I continue to live in areas where the daily newspaper isn't worth one's time and money, and the nearest newspaper of any any note is the Philadelphia Inquirer, which is (understandably) largely consumed with news more of interest to Phildelphia, so I've given that a pass, too. In the end I seldom found the time for a daily paper anyway, so it became a wasteful outlay of money for what was ultimately a daily source of clutter. Besides, so many newspapers are accessible online that I tend to skim for information each day, and this has worked out increasingly well for me. One consequence of not having the daily paper as part of my life, though, is that I have virtually no contact with daily comics strips. The last time I followed any comics strips daily was over 20 years ago, and offhand I couldn't tell you which ones they were. It was all very casual, and I didn't have much in the way of favorites.

So, I was unaware of a recent turn in Funky Winkerbean, involving the arrest of a comics shop owner for selling an item considered to be indecent. The arc began last Thursday, and if you go there you can select the next day's strip in turn and bring yourself up to date. I have no idea how far Tom Batiuk intends to take this in terms of confronting the "issue", such as it is, of "adult" comics. The general scenario has played out several times in legal battles the Comic Book Legal Defense Fund has been involved in over the years, so there's no shortage of real life situations for Batiuk to draw on.

Based on the less than one week old stretch of this arc he's putting the comics shop in a good light - the owner doesn't seem creepy in the least, the (unnamed and essentially unseen) adult comics are in a clearly marked, elevated section, and the woman who buys one of them is plainly of an age where the clerk wouldn't mention anything about the content, especially with a child (who's been talking superhero continuity with the clerk) present. The woman seems to be gleefully prudish, not the least outraged. She gives every indication of simply wanting to see the shop ownder taken out and pilloried, not actually interested in protecting the community from some cultural abomination, so she makes the purchase and rushes off to the authorities.
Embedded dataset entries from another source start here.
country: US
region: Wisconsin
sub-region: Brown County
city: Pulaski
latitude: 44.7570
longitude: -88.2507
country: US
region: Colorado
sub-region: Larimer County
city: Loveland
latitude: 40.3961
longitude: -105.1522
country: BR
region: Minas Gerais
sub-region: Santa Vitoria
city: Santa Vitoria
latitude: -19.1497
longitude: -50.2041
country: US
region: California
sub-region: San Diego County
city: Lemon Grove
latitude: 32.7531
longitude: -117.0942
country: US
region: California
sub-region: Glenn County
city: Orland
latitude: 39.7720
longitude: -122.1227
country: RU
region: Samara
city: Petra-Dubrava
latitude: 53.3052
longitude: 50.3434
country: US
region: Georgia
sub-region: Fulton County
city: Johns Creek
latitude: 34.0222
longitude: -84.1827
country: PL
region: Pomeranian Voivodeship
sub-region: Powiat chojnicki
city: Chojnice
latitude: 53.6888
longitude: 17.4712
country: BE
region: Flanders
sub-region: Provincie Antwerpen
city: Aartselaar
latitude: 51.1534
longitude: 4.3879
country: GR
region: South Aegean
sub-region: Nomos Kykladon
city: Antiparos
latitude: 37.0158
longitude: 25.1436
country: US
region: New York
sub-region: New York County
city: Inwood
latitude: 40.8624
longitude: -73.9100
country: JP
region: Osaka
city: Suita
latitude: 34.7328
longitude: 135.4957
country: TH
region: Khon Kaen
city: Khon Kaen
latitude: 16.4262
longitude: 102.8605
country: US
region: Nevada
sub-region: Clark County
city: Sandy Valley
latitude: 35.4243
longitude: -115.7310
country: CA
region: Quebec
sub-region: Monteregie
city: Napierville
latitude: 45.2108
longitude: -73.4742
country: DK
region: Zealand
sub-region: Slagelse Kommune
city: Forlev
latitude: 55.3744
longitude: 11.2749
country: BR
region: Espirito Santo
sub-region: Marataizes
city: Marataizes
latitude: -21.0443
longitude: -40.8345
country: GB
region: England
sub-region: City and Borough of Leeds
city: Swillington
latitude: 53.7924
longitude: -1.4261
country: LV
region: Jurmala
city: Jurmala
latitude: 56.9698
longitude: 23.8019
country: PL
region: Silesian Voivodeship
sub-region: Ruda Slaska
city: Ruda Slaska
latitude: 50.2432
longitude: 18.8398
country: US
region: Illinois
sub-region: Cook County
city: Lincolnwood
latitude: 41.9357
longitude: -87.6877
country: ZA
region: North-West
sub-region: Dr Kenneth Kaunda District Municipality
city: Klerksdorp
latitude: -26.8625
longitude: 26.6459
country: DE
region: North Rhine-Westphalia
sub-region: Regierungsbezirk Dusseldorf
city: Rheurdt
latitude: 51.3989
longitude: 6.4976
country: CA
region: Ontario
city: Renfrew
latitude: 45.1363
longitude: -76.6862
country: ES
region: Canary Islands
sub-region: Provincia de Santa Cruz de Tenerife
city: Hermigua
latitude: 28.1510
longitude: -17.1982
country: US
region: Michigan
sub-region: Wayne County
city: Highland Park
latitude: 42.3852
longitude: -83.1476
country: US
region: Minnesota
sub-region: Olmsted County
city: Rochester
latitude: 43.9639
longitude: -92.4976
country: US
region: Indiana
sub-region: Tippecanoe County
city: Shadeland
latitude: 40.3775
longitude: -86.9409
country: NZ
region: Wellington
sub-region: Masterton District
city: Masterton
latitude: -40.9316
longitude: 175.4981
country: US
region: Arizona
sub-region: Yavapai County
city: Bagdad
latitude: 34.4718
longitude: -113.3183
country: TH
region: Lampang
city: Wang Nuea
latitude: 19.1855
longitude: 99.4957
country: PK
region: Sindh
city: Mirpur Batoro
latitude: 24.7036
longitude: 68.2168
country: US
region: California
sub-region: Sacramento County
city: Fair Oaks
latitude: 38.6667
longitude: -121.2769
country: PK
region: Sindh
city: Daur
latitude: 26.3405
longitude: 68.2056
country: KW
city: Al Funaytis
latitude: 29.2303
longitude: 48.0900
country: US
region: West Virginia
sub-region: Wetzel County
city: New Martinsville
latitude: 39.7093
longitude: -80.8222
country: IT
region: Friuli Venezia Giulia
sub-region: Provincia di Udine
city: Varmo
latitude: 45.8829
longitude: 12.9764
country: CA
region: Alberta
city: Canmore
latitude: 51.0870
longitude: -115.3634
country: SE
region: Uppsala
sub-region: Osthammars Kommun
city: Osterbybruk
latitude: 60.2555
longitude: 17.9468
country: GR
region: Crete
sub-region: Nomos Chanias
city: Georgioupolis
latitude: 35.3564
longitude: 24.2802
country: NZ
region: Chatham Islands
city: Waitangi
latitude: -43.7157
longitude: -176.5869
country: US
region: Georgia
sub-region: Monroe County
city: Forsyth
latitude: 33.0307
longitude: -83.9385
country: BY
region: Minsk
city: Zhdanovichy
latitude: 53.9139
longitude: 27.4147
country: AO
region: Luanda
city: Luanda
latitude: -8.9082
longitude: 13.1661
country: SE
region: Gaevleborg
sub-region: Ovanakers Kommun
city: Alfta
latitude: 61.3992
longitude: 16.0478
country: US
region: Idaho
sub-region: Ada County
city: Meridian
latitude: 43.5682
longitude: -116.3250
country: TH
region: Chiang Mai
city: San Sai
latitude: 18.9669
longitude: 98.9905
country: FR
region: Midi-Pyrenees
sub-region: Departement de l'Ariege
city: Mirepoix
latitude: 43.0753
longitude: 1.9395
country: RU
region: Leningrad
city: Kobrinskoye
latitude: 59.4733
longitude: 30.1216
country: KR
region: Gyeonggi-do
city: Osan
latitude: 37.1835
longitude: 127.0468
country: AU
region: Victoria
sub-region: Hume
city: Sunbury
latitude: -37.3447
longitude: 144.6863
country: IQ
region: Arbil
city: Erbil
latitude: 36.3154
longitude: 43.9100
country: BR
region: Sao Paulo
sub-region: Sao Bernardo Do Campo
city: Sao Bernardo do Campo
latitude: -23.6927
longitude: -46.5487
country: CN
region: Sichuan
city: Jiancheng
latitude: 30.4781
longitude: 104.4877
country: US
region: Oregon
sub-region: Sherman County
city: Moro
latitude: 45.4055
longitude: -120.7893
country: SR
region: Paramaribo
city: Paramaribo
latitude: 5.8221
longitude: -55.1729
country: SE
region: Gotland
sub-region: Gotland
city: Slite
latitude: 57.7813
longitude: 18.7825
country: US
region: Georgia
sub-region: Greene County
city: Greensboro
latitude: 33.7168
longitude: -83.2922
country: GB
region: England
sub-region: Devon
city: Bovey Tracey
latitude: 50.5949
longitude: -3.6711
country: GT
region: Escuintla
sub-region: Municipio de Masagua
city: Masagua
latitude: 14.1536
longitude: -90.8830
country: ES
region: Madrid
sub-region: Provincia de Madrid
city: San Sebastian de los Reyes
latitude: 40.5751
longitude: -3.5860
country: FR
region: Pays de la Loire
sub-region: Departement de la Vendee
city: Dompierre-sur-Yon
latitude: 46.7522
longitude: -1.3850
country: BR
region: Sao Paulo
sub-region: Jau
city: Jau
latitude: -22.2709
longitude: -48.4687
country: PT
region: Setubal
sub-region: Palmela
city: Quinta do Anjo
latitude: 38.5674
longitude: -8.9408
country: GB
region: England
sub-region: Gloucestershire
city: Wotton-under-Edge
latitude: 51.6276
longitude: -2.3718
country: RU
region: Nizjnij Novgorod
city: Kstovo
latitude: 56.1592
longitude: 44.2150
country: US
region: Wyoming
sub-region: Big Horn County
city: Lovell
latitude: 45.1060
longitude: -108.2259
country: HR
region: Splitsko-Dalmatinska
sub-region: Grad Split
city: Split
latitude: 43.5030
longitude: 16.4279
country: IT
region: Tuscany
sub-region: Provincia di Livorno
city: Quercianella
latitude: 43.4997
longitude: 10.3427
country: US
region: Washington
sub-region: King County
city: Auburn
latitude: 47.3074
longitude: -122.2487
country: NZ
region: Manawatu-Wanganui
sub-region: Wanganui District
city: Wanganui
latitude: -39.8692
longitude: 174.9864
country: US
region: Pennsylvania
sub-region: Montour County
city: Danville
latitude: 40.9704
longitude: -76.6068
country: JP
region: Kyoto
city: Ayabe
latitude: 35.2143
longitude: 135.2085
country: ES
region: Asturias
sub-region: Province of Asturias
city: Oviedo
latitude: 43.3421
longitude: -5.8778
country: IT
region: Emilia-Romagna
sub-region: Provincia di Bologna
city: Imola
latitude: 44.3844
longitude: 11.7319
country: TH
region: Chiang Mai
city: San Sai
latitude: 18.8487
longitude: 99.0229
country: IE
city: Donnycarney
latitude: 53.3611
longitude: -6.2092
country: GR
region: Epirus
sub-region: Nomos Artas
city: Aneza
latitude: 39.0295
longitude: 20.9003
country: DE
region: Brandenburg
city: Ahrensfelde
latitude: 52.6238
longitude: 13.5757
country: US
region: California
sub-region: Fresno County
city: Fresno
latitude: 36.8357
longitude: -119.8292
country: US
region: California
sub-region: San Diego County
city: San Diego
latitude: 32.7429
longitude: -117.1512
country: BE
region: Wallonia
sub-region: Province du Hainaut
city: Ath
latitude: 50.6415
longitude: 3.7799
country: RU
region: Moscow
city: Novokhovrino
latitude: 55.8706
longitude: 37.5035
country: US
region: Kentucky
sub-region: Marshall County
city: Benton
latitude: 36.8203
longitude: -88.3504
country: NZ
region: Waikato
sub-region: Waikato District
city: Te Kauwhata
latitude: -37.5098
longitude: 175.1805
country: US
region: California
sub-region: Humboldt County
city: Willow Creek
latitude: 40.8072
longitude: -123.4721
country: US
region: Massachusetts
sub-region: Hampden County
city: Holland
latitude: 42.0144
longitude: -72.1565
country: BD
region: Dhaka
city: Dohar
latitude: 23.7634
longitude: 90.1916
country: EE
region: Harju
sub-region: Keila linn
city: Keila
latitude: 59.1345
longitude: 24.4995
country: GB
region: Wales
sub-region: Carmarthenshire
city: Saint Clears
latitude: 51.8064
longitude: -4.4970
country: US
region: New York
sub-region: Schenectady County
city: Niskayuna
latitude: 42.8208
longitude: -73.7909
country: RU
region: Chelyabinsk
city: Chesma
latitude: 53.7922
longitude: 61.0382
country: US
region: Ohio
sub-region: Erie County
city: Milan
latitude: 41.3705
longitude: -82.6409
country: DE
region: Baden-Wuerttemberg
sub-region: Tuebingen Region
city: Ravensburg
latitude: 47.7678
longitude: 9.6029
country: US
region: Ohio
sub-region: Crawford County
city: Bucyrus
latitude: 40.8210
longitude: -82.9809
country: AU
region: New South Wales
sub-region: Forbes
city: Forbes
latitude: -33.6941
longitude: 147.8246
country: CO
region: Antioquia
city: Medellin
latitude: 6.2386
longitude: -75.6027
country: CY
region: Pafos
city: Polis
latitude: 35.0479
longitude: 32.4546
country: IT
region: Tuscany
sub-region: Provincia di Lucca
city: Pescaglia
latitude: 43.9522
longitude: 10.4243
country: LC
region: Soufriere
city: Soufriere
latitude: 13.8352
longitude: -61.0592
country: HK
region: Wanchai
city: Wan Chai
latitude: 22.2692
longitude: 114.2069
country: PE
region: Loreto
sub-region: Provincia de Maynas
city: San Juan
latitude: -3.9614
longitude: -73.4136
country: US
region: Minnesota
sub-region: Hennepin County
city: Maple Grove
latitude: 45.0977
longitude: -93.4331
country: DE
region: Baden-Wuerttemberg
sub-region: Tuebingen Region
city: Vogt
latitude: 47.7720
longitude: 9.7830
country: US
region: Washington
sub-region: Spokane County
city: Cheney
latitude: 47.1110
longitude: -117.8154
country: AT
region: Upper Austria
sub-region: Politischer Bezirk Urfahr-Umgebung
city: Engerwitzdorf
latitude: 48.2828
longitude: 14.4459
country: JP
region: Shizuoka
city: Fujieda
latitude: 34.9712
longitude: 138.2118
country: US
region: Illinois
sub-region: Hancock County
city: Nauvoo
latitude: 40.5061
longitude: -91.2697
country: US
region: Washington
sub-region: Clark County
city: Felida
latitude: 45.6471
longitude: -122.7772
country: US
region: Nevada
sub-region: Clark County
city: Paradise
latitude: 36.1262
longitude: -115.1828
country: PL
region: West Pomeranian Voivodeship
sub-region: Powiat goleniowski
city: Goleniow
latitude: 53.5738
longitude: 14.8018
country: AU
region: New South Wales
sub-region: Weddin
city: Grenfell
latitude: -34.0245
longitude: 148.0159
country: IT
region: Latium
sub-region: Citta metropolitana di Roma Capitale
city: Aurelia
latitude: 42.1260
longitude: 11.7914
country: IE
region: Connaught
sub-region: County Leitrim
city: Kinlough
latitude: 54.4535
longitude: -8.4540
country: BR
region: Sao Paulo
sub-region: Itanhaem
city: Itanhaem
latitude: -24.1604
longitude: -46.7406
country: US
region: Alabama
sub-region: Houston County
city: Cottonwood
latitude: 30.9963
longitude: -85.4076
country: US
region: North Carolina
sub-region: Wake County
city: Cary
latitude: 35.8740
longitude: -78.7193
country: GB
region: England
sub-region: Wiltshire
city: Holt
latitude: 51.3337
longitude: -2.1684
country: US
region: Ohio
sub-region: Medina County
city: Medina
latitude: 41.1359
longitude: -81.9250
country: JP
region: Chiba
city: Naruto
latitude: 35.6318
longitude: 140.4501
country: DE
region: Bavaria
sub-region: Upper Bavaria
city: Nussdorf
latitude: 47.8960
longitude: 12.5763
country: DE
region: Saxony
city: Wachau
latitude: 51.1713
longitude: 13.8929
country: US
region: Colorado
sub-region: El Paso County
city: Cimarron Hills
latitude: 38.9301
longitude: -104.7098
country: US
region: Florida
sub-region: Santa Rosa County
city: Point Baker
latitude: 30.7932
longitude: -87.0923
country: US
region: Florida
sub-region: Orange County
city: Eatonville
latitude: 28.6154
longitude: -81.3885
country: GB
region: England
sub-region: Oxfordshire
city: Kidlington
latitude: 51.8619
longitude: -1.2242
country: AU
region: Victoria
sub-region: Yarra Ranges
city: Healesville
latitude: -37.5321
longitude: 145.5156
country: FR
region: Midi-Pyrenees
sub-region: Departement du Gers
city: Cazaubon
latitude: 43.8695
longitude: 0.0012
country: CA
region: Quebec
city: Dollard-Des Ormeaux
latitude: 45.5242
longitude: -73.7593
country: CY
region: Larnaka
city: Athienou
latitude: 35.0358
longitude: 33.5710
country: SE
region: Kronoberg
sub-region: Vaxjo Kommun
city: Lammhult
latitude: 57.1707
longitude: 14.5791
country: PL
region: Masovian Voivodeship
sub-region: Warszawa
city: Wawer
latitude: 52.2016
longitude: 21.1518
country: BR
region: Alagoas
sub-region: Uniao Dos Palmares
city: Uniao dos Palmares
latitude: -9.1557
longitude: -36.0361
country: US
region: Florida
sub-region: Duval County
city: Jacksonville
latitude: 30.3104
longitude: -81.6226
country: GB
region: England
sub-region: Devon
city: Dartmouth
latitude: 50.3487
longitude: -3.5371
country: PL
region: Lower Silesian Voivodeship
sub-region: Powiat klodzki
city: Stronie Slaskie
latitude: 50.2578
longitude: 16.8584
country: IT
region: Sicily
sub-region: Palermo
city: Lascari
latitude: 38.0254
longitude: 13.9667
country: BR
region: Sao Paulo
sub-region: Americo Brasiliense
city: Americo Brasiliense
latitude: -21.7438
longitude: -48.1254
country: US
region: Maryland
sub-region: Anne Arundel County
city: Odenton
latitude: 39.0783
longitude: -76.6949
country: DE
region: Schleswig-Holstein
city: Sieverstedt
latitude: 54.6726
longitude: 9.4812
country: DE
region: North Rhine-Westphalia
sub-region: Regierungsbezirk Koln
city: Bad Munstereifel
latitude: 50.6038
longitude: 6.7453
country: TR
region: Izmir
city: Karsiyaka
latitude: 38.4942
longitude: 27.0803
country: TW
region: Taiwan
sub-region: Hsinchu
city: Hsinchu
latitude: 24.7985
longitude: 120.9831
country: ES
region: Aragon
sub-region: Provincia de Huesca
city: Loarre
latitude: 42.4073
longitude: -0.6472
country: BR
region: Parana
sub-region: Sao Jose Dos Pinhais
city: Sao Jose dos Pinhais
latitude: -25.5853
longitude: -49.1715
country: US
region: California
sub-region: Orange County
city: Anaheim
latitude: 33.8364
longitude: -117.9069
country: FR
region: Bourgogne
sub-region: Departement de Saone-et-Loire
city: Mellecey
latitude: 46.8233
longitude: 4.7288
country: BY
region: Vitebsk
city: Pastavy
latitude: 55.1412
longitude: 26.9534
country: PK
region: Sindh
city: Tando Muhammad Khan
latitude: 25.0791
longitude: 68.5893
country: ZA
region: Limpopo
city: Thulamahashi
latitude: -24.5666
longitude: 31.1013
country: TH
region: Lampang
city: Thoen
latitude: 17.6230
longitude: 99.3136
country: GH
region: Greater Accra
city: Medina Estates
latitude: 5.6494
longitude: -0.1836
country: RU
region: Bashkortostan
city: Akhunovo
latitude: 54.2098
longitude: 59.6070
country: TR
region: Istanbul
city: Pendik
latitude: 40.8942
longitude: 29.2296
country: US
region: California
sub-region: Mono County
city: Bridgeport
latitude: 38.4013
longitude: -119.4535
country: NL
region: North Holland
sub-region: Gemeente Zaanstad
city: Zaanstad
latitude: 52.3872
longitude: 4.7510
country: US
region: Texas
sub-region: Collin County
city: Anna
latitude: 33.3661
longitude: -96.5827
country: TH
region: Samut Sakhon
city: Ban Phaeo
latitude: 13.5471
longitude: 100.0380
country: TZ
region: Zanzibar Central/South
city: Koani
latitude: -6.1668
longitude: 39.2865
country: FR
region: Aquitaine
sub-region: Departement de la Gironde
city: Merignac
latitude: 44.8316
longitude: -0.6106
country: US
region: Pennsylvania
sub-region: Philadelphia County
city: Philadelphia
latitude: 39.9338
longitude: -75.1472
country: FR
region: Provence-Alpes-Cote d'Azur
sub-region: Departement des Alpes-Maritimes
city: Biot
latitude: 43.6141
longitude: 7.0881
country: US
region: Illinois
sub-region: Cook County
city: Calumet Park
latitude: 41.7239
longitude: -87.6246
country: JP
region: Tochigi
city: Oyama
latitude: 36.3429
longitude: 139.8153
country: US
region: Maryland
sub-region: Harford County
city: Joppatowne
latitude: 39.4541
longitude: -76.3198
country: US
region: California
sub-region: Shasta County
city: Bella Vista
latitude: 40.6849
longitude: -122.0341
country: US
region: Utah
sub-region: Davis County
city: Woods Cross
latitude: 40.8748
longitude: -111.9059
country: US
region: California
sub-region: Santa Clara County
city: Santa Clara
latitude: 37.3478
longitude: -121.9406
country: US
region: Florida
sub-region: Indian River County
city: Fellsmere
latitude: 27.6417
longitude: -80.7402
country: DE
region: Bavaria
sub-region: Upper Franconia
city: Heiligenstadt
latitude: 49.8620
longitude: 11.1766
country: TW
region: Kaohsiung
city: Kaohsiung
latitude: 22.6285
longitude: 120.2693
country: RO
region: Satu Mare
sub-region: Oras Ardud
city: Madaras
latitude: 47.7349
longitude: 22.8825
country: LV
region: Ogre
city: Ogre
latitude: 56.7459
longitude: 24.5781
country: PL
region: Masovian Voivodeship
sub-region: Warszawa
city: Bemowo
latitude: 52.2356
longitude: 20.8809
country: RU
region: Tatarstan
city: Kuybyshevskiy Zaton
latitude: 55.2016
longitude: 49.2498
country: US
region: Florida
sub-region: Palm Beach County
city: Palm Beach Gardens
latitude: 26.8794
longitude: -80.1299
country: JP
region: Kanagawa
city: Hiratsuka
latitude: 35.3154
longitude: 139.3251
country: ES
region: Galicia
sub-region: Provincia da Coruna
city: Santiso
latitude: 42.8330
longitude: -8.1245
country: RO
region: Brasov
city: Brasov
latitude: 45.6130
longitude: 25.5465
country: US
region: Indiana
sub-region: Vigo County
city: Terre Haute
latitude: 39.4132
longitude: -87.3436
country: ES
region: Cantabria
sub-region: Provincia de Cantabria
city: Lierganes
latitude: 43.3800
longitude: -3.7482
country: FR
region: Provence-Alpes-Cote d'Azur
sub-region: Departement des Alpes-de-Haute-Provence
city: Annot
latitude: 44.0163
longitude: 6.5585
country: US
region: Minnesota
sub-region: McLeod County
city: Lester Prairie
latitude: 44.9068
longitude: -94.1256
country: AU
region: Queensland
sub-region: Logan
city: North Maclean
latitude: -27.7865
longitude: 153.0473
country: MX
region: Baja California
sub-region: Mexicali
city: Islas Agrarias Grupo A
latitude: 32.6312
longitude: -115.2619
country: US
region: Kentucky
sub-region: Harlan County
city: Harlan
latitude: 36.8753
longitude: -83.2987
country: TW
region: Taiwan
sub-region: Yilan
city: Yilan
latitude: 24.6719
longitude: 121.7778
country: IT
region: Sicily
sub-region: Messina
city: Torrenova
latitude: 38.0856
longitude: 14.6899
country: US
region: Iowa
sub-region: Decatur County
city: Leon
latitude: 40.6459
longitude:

What throws me a little, though, is that based on appearance, and that the character guide lists John Howard (second guy sitting at the counter, with a pony tail and a Batman shirt - it's a Flash page so placing one's mouse pointer over the character provides a pop-up name and mini-bio) as running Komix Korner, a comics shop above the Chinese restaurant. The shop we're taken to for the current storyline, however, is in the basement under Montoni's (the pizzeria setting for the snapshot of characters in the character guide above) , and so far is unnamed. That Batiuk has chosen either a hitherto unknown character or one of such rare appearance that he didn't make the character guide has me wondering where he's going to take this. This could easily mean that he intends to make a very dark statement about the power of censorship and the forces that immediately align the moment someone suggests a possible "threat" to children, no matter how unsubstantiated. This comics shop owner may very well be in for such a tragically rough ride that Batiuk didn't want to do it to an established character such as John Howard. In the meantime, I'll leave it to longtime readers to say whether or not this character and his shop have even been mentioned before in the nearly 33-year run of the strip. Being situated in the basement of what is apparently a community touchstone it would seem odd that this would be the first mention of him.

Of course, for all I know the character guide page (noted as being from 2002) may simply be out of date. John Howard might have moved his shop from one locale to another, gotten different glasses and a different haircut that better conceals his hairline. (I was going to show them both here, but the old Print Scrn trick for capturing an image isn't working with that flash page.) Again, I'll leave it to the solid fans of the strip (not to mention the rest of the arc, when names will almost certainly start being named now that an arrest has been made) to let me know the truth.